Nas proximidades do Crato, também poderá visitar a povoação Flor da Rosa, seguindo as placas que indicam Alpalhão e Mosteiro. Ao chegar a Flor da Rosa, dirija-se primeiro ao Posto de Turismo, na Rua do Mosteiro. Aí, para além de informações importantes sobre o concelho, poderá visitar a reconstituição de uma casa alentejana típica, com uma cozinha e um quarto antigos, e uma mostra de trajos da região. No fumeiro, procura-se explicar aos mais novos (e não só…) como era viver no campo sem electricidade.

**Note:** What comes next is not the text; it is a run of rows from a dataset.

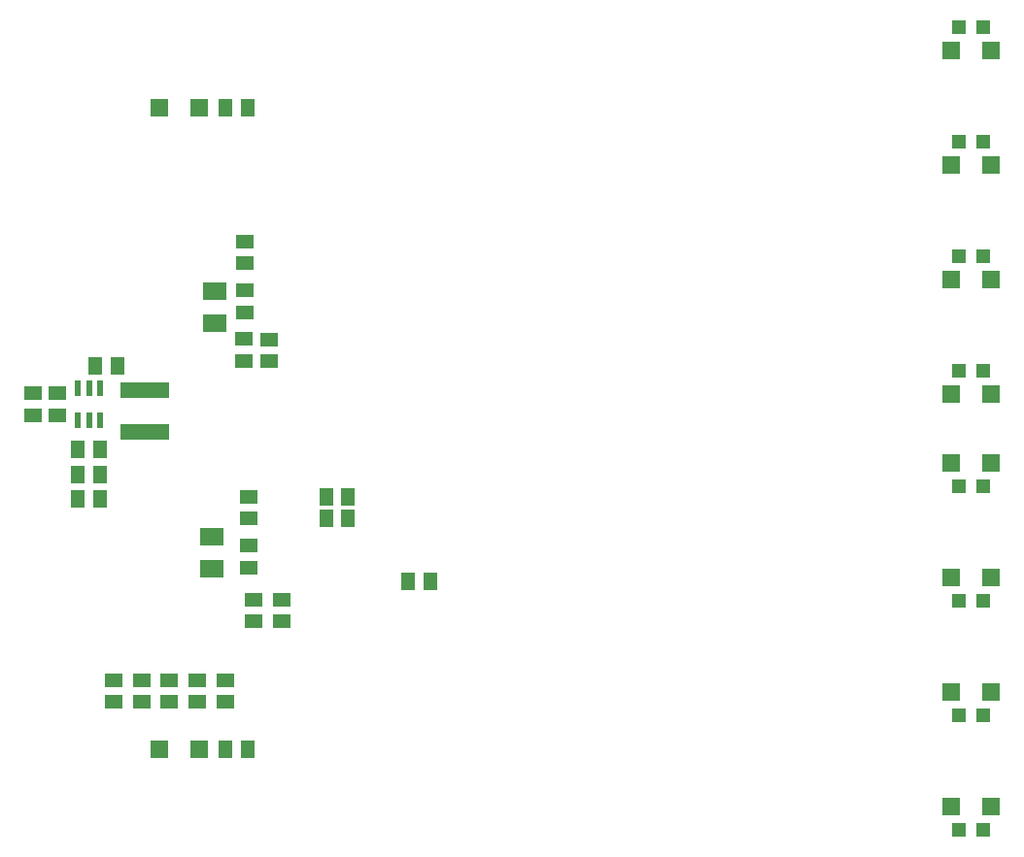
<source format=gbr>
G04 EAGLE Gerber RS-274X export*
G75*
%MOMM*%
%FSLAX34Y34*%
%LPD*%
%INSolderpaste Bottom*%
%IPPOS*%
%AMOC8*
5,1,8,0,0,1.08239X$1,22.5*%
G01*
%ADD10R,2.000000X1.600000*%
%ADD11R,1.500000X1.300000*%
%ADD12R,1.600000X1.300000*%
%ADD13R,1.200000X1.200000*%
%ADD14R,1.500000X1.500000*%
%ADD15R,0.550000X1.350000*%
%ADD16R,1.300000X1.500000*%
%ADD17R,4.200000X1.400000*%
%ADD18R,1.300000X1.600000*%


D10*
X200848Y521752D03*
X200848Y549752D03*
D11*
X226502Y508168D03*
X226502Y489168D03*
X248346Y507660D03*
X248346Y488660D03*
D10*
X198308Y307884D03*
X198308Y335884D03*
D12*
X227264Y593004D03*
X227264Y574004D03*
D11*
X227264Y550332D03*
X227264Y531332D03*
D12*
X230312Y370500D03*
X230312Y351500D03*
D11*
X230312Y327828D03*
X230312Y308828D03*
D13*
X849500Y80000D03*
X870500Y80000D03*
X849500Y180000D03*
X870500Y180000D03*
X849500Y280000D03*
X870500Y280000D03*
X849500Y380000D03*
X870500Y380000D03*
X849500Y480000D03*
X870500Y480000D03*
X849500Y580000D03*
X870500Y580000D03*
X849500Y680000D03*
X870500Y680000D03*
X849500Y780000D03*
X870500Y780000D03*
D14*
X877500Y100000D03*
X842500Y100000D03*
X877500Y200000D03*
X842500Y200000D03*
X877500Y300000D03*
X842500Y300000D03*
X877500Y400000D03*
X842500Y400000D03*
X877500Y560000D03*
X842500Y560000D03*
X877500Y660000D03*
X842500Y660000D03*
X877500Y760000D03*
X842500Y760000D03*
X877500Y460000D03*
X842500Y460000D03*
D11*
X185928Y210668D03*
X185928Y191668D03*
X210312Y210668D03*
X210312Y191668D03*
X112776Y210668D03*
X112776Y191668D03*
X161544Y210668D03*
X161544Y191668D03*
X137160Y210668D03*
X137160Y191668D03*
X259080Y280772D03*
X259080Y261772D03*
X234696Y280772D03*
X234696Y261772D03*
D15*
X100940Y437353D03*
X91440Y437353D03*
X81940Y437353D03*
X81940Y464855D03*
X91440Y464855D03*
X100940Y464855D03*
D16*
X97180Y484632D03*
X116180Y484632D03*
D11*
X42672Y460604D03*
X42672Y441604D03*
X64008Y460604D03*
X64008Y441604D03*
D16*
X81940Y411480D03*
X100940Y411480D03*
X81940Y368808D03*
X100940Y368808D03*
X81940Y390144D03*
X100940Y390144D03*
D17*
X140480Y463740D03*
X140480Y426740D03*
D14*
X152500Y150000D03*
X187500Y150000D03*
D18*
X210500Y150000D03*
X229500Y150000D03*
D14*
X152500Y710000D03*
X187500Y710000D03*
D18*
X210500Y710000D03*
X229500Y710000D03*
X388748Y296952D03*
X369748Y296952D03*
X298140Y351956D03*
X317140Y351956D03*
X298140Y370072D03*
X317140Y370072D03*
M02*

</source>
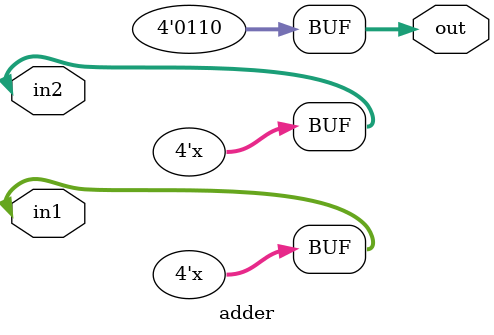
<source format=v>
module adder(
    input [3:0] in1,
    input [3:0] in2,
    output [3:0] out
);
    assign out = 1*2*3;

    always@(*) begin
        in1 = in2 +in1;
        in1 = in1+in1;
        in2 = in2*in1;
    end
endmodule
</source>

• Aqui poderá também alugar bicicletas, disponibilizadas por uma empresa privada, e percorrer a zona, visitando, por exemplo, os pontos de interesse megalítico que se encontram espalhados um pouco por todo o concelho.

• Além disso, se estiver interessado no artesanato da região, poderá obter informações sobre algumas oficinas de olaria de Flor da Rosa, que ainda estão em laboração utilizando os métodos tradicionais. Poderá não só acompanhar o processo de fabrico, mas também adquirir algumas peças de carácter utilitário, consideradas excelentes pela forma como conservam a água fresca ou pela sua resistência ao fogo.